[Rows from a dataset]
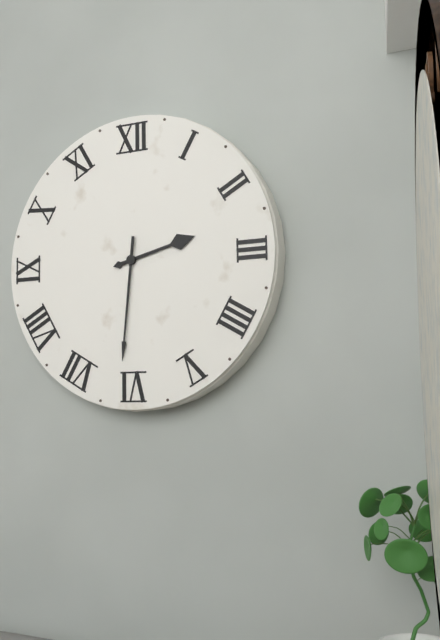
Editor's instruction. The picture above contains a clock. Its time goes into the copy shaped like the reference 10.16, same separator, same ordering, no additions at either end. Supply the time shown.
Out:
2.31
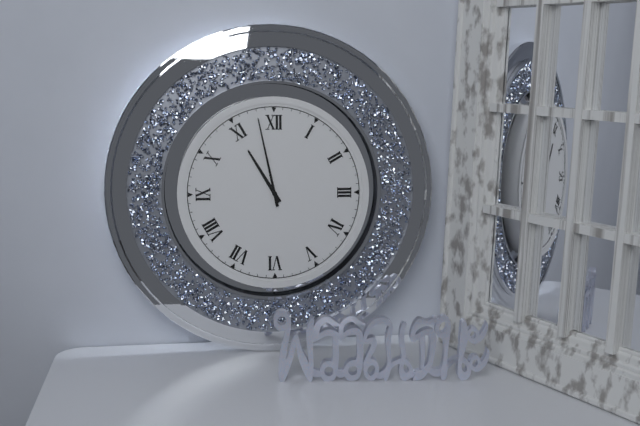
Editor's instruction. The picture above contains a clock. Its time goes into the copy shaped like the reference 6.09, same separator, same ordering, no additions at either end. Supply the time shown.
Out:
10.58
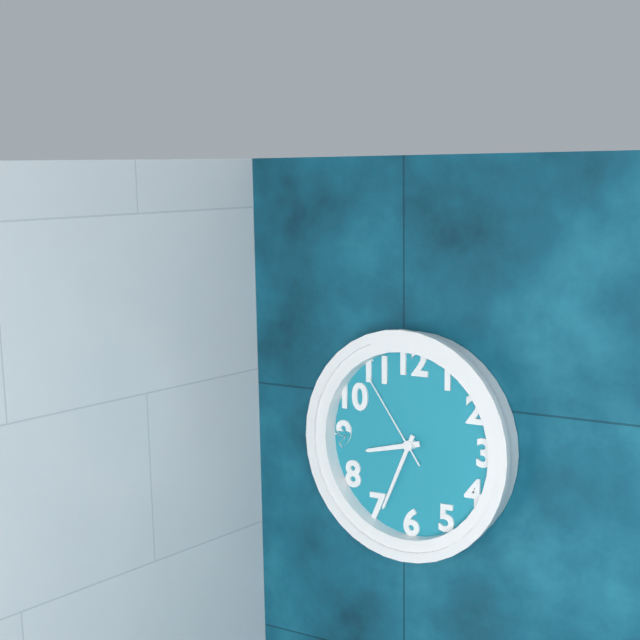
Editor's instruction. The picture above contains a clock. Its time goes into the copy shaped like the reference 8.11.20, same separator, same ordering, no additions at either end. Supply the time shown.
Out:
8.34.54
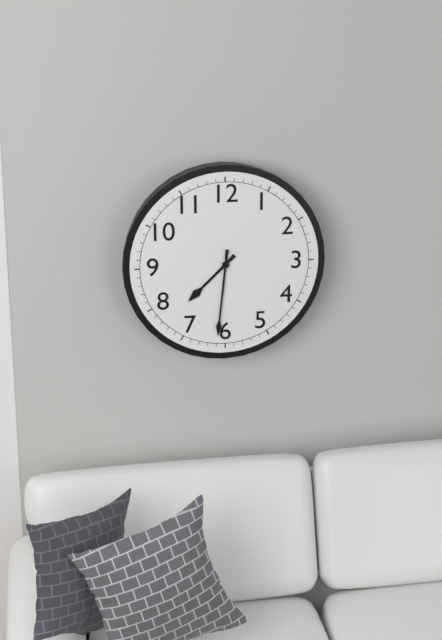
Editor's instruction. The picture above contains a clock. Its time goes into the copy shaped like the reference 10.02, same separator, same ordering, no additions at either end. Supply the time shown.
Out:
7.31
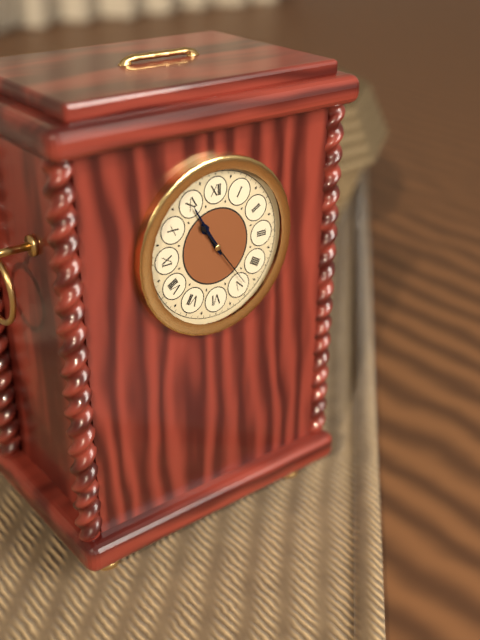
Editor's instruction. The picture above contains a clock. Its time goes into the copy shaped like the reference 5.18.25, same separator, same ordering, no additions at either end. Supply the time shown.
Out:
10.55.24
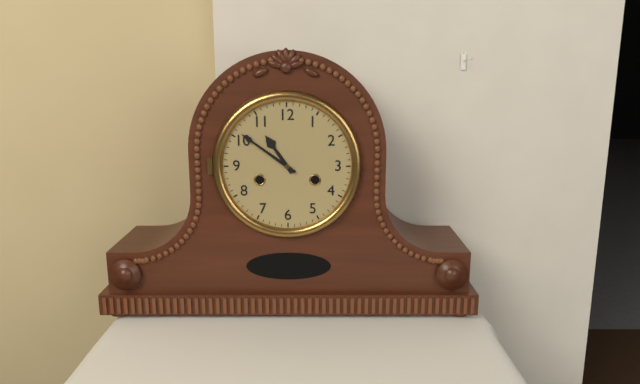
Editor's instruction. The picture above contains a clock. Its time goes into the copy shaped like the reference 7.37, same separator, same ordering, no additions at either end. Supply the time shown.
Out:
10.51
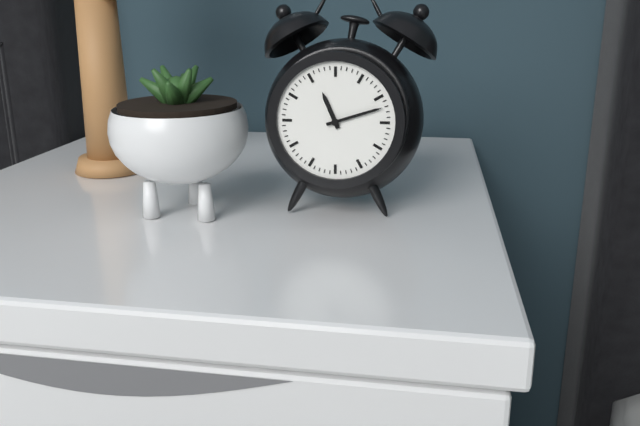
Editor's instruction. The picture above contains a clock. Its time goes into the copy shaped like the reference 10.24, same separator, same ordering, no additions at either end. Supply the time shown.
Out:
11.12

-- DIRECTIVE --
Report how many lines above contain the word "reference". Give only the number.

-- TASK RESPONSE --
7